START Source records

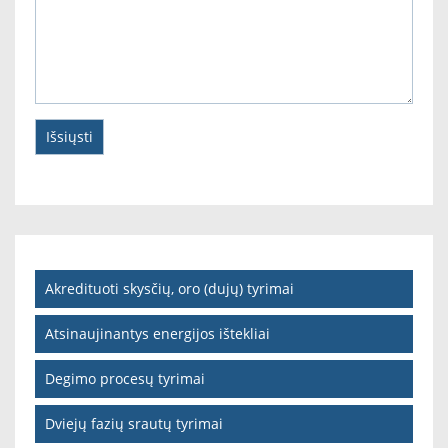
Akredituoti skysčių, oro (dujų) tyrimai
Atsinaujinantys energijos ištekliai
Degimo procesų tyrimai
Dviejų fazių srautų tyrimai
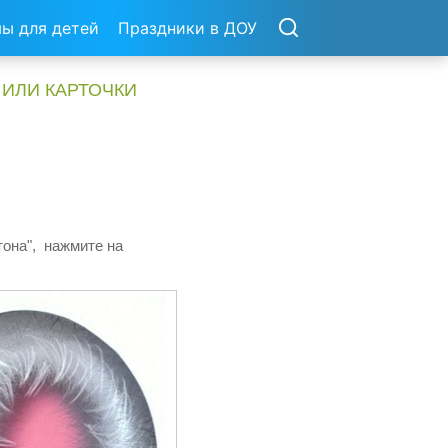
ы для детей
Праздники в ДОУ
 ИЛИ КАРТОЧКИ
тона", нажмите на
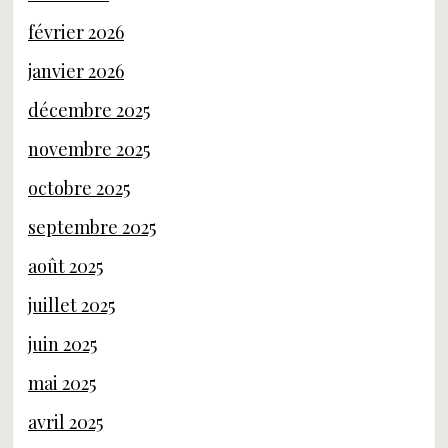
février 2026
janvier 2026
décembre 2025
novembre 2025
octobre 2025
septembre 2025
août 2025
juillet 2025
juin 2025
mai 2025
avril 2025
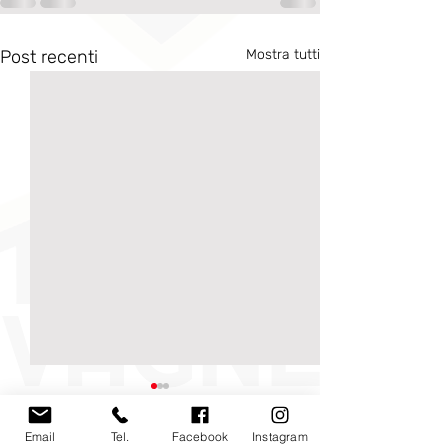
Post recenti
Mostra tutti
Email
Tel.
Facebook
Instagram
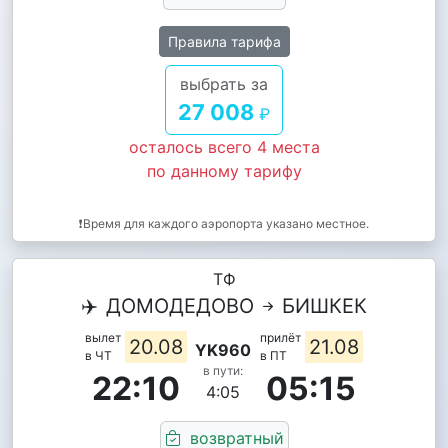
Правила тарифа
выбрать за
27 008
₽
осталось всего 4 места
по данному тарифу
❗Время для каждого аэропорта указано местное.
ТФ
✈️
ДОМОДЕДОВО
БИШКЕК
вылет
прилёт
20.08
21.08
YK960
в ЧТ
в ПТ
в пути:
22:10
05:15
4:05
возвратный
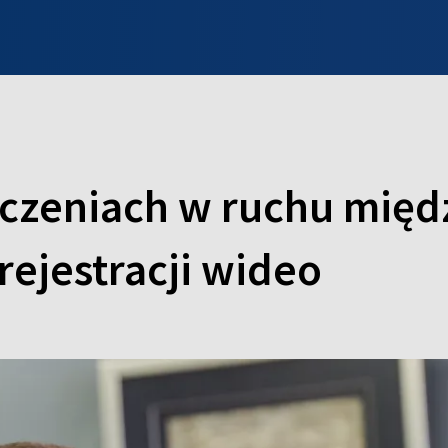
INFO WILNO
WILNO NA DZIEŃ DOBRY
PROGRAMY
ZGŁOŚ
niczeniach w ruchu mię
rejestracji wideo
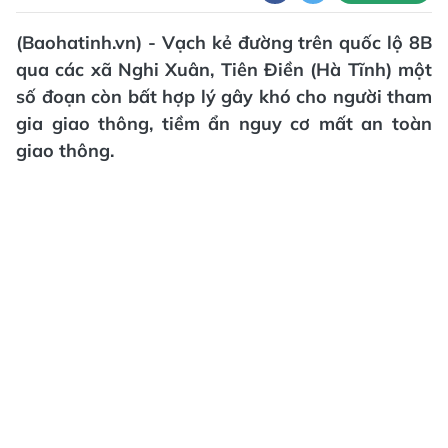
(Baohatinh.vn) - Vạch kẻ đường trên quốc lộ 8B
qua các xã Nghi Xuân, Tiên Điền (Hà Tĩnh) một
số đoạn còn bất hợp lý gây khó cho người tham
gia giao thông, tiềm ẩn nguy cơ mất an toàn
giao thông.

END Source records

• _About this exercise_
Please find each line in the records above that holds the word "tyrimai", and copy it.

• _Answer_
Akredituoti skysčių, oro (dujų) tyrimai
Degimo procesų tyrimai
Dviejų fazių srautų tyrimai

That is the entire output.